### [To do]
The answer must be an exact transcription of the lines below from the first through the one containing "2021-03-31, costOfRevenue: 34140000000", with the pictures left out; please add nothing else.

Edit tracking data

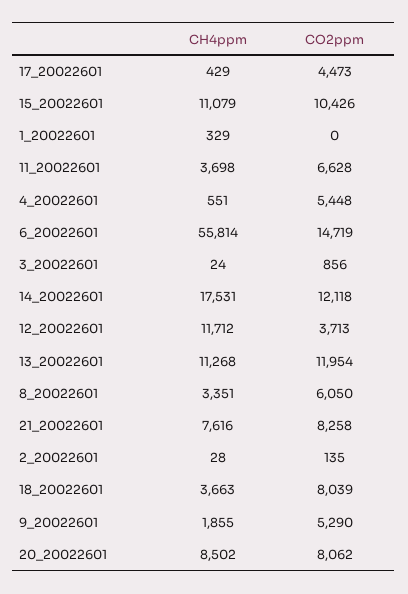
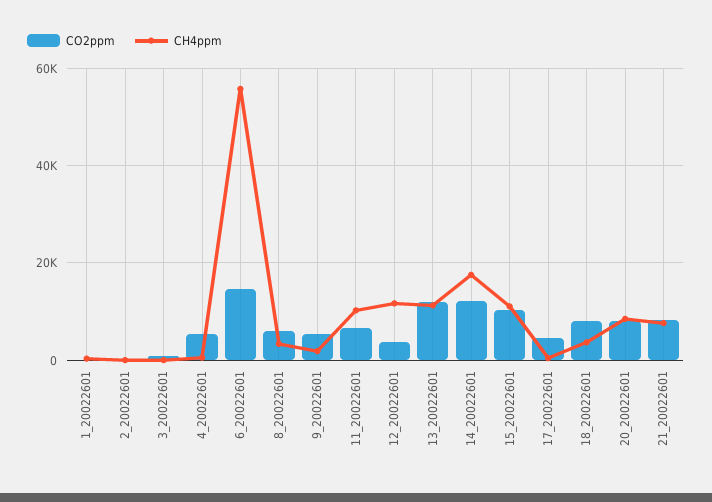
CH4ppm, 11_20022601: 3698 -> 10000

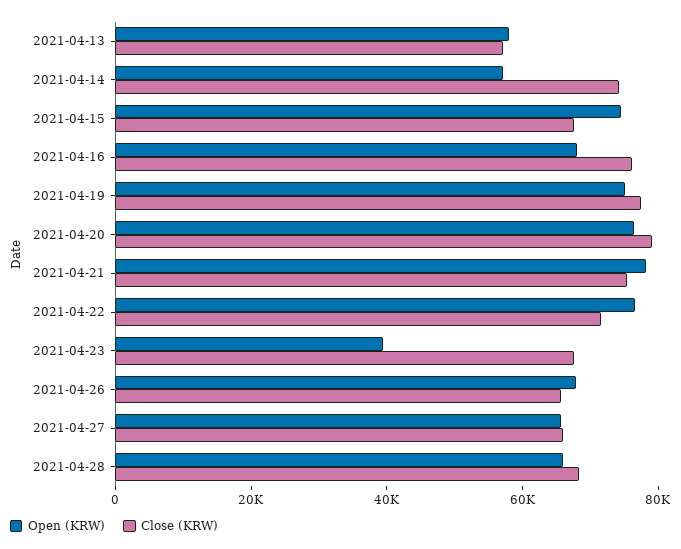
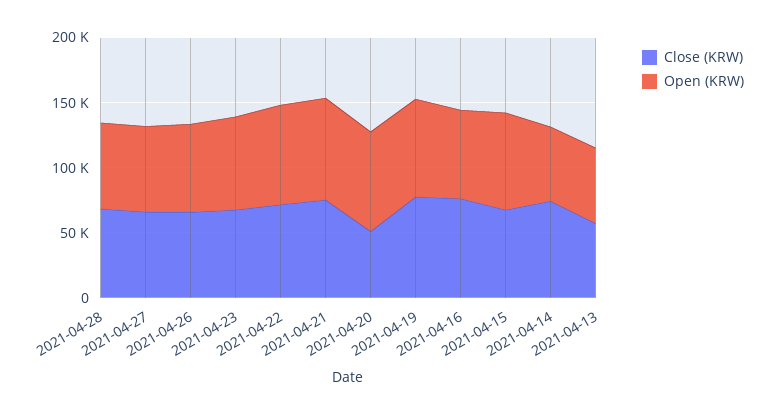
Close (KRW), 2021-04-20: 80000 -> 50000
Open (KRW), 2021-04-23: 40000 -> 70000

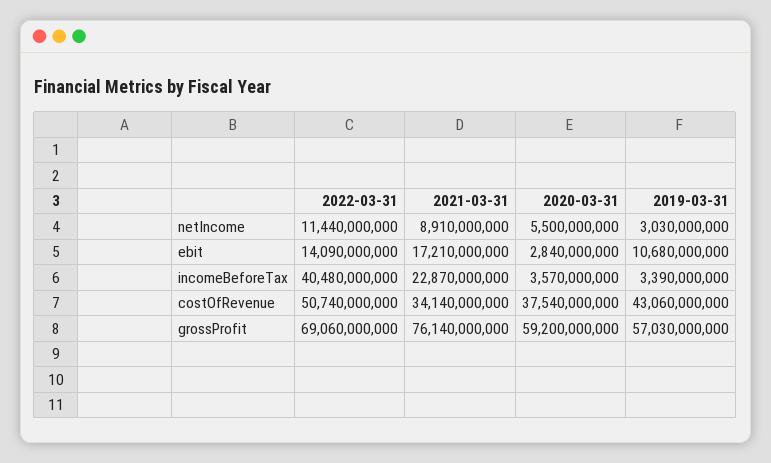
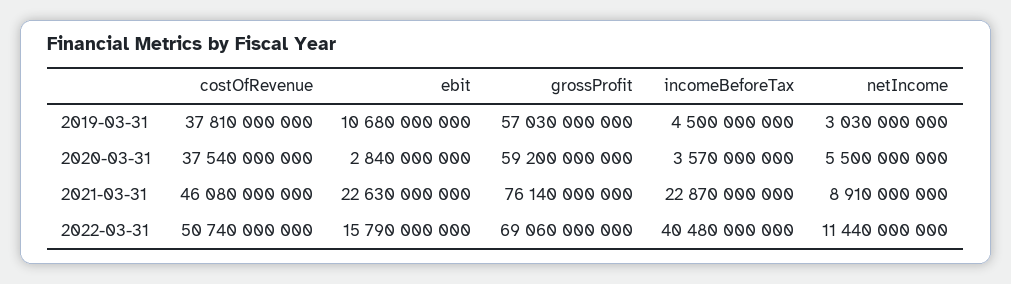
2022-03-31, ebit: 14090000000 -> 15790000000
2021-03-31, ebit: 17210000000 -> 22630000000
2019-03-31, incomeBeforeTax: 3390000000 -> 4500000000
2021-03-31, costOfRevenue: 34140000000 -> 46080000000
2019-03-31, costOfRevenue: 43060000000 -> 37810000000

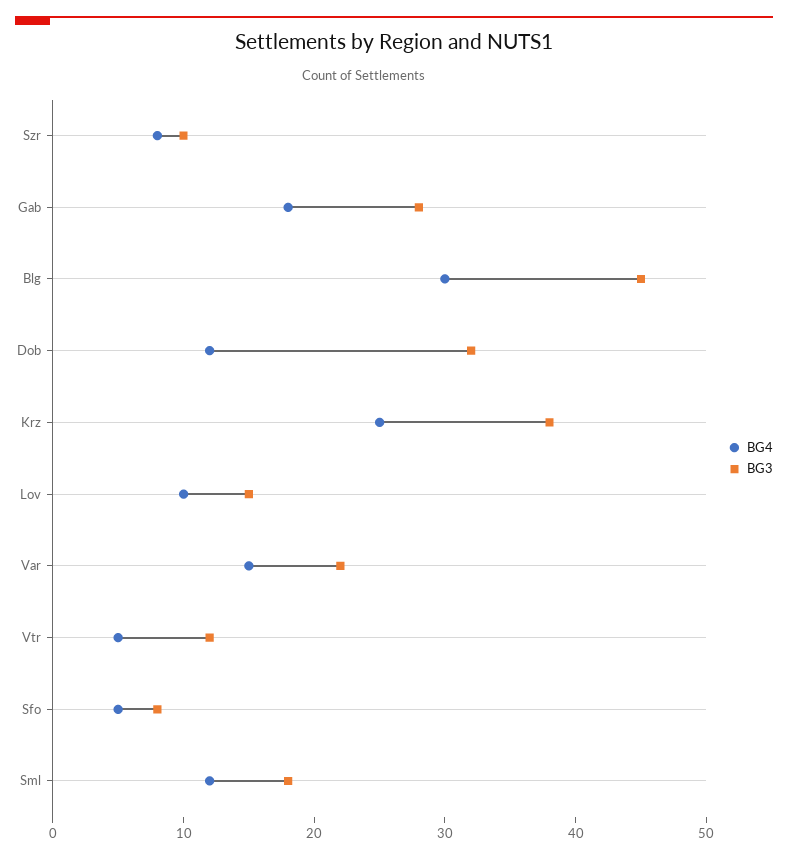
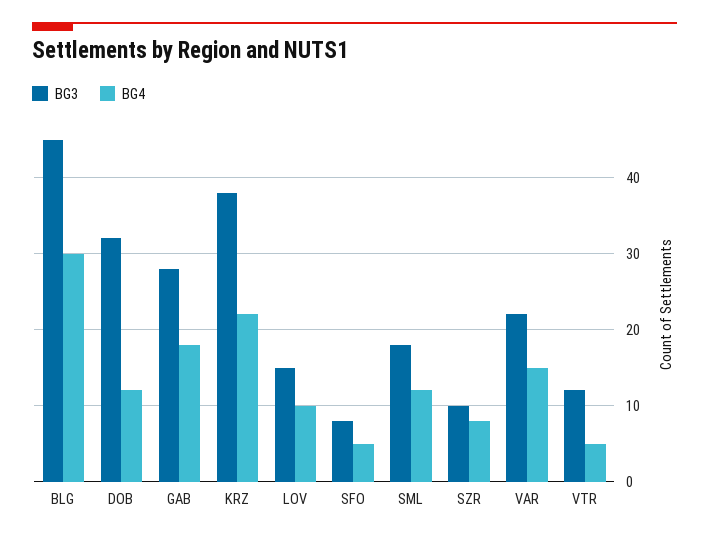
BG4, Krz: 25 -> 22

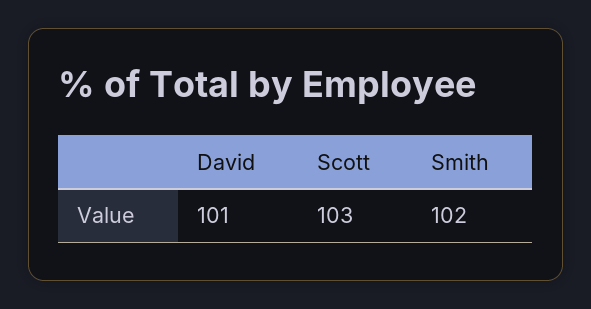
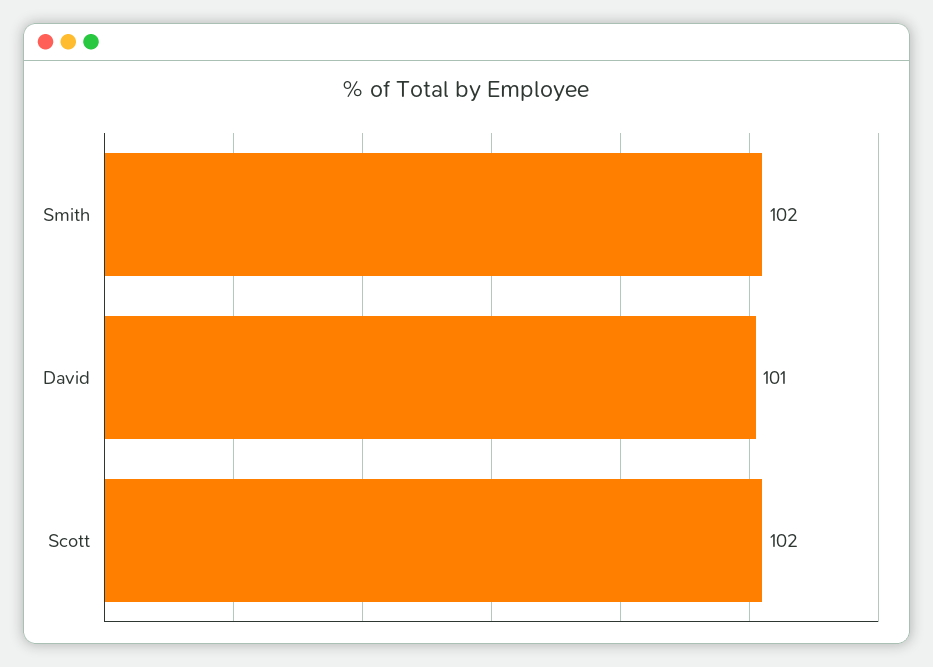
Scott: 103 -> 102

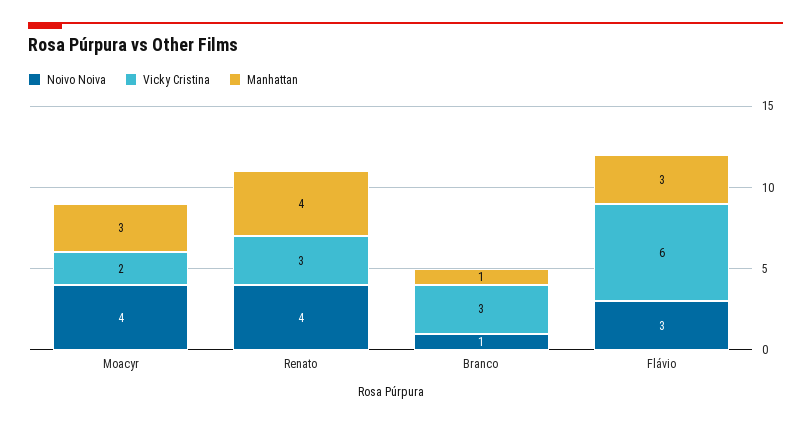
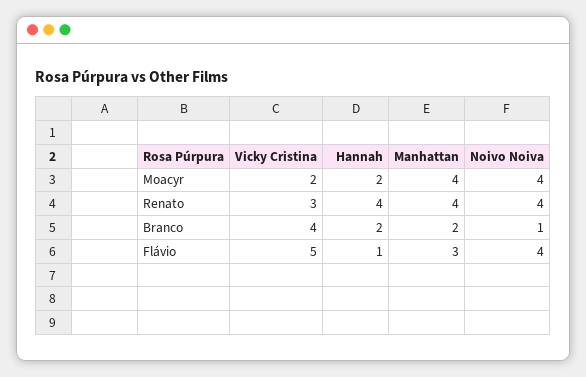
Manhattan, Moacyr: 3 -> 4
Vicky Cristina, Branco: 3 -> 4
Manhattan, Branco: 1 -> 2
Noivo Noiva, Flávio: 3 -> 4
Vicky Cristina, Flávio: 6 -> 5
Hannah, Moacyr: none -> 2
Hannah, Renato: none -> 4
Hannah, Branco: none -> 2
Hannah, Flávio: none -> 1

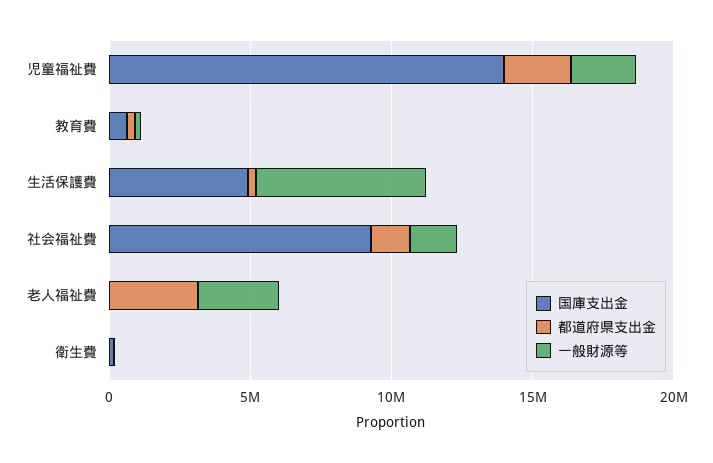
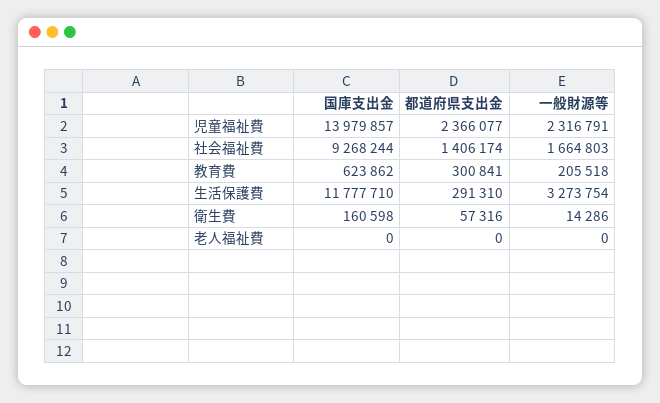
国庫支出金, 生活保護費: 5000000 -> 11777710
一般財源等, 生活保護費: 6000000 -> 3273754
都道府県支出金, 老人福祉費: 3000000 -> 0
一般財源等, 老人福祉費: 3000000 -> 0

### [Output below]
CH4ppm, 11_20022601: 3698 -> 10000

Close (KRW), 2021-04-20: 80000 -> 50000
Open (KRW), 2021-04-23: 40000 -> 70000

2022-03-31, ebit: 14090000000 -> 15790000000
2021-03-31, ebit: 17210000000 -> 22630000000
2019-03-31, incomeBeforeTax: 3390000000 -> 4500000000
2021-03-31, costOfRevenue: 34140000000 -> 46080000000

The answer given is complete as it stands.